## Action item
In the geemap source code below, what is the default environment variable name that add_planet_by_month reads the Planet API key from?

Source code in geemap/foliumap.py

def add_planet_by_month(
    self,
    year: int = 2016,
    month: int = 1,
    name: str | None = None,
    api_key: str | None = None,
    token_name: str = "PLANET_API_KEY",
) -> None:
    """Adds a Planet global mosaic by month to the map.

    To get a Planet API key, see https://developers.planet.com/quickstart/apis

    Args:
        year: The year of Planet global mosaic, must be >=2016.
        month: The month of Planet global mosaic, must be 1-12.
        name: The layer name to use.
        api_key: The Planet API key.
        token_name: The environment variable name of the API key.
    """
    layer = planet_tile_by_month(
        year, month, name, api_key, token_name, tile_format="folium"
    )
    layer.add_to(self)

add_planet_by_quarter(year=2016, quarter=1, name=None, api_key=None, token_name='PLANET_API_KEY')

## Given data
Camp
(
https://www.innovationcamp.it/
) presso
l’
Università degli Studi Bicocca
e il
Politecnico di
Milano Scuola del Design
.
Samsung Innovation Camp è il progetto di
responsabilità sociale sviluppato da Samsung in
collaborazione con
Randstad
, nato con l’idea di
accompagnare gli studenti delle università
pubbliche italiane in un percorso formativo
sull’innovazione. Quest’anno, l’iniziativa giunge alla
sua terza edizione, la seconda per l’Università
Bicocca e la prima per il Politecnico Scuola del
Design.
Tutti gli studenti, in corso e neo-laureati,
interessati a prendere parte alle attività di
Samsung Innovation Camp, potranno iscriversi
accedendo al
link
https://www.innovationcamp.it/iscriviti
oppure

## Answer below
PLANET_API_KEY